Slight Majority of Readers Okay With Red-Light Cameras Returning to St. Louis Intersections
In 2015 the Missouri Supreme Court ruled against three municipal traffic camera ordinances — in St. Louis, St. Peter’s, and Moline Acres. The latter two dealt with assessing points or not. St. Louis had been sending red-light tickets to the registered owner of the vehicles that went through a red light.
The court will allow red-light cameras that can take photos of the driver. It’s unclear to me how the city would know who the driver is from a photograph, or maybe they’d expect the owner to identify who was driving their car through a red light.
Obviously we’re talking about more sophisticated equipment than what the city had before. I’m personally fine if the bulk of the revenue goes to the vendor — my goal would be to reduce people running red lights — this would be safer for bicyclists and pedestrians.
One comment received was also correct — the timing on the city’s lights is so horrible people feel compelled to run lights to get anywhere. I’d like to see an independent audit of traffic lights & pedestrian signals.
More than half who voted in the recent Sunday Poll appear to support brining cameras back.

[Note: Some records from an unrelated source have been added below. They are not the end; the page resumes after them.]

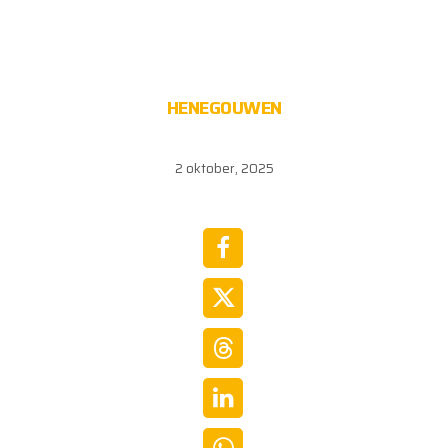
HENEGOUWEN
2 oktober, 2025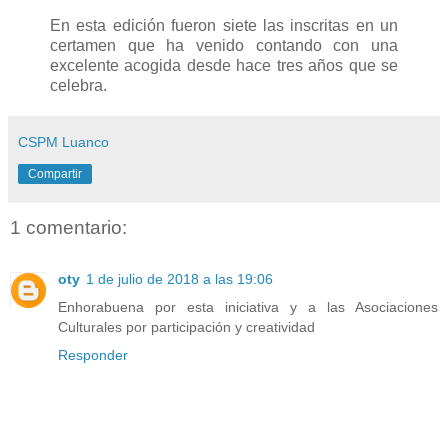
En esta edición fueron siete las inscritas en un
certamen que ha venido contando con una
excelente acogida desde hace tres años que se
celebra.
CSPM Luanco
Compartir
1 comentario:
oty
1 de julio de 2018 a las 19:06
Enhorabuena por esta iniciativa y a las Asociaciones
Culturales por participación y creatividad
Responder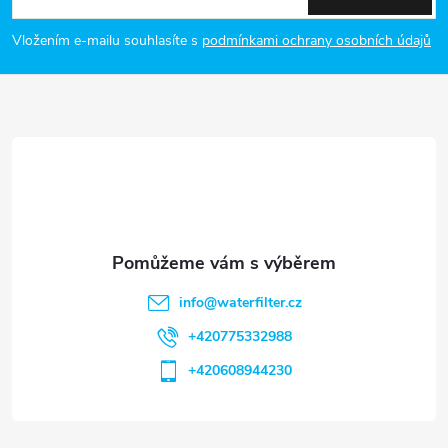
p
Vložením e-mailu souhlasíte s
podmínkami ochrany osobních údajů
a
t
í
info
@
waterfilter.cz
+420775332988
+420608944230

Q: Agree or disagree: Red-light cameras are unconstitutional, so they shouldn’t return to St. Louis
- Strongly agree: 3 [10.71%]
- Agree: 6 [21.43%]
- Somewhat agree: 1 [3.57%]
- Neither agree or disagree: 1 [3.57%]
- Somewhat disagree: 1 [3.57%]
- Disagree: 7 [25%]
- Strongly disagree: 8 [28.57%]
- Unsure/No Answer: 1 [3.57%]
Let’s get the signals fixed and bring back red-light cameras to dangerous intersections.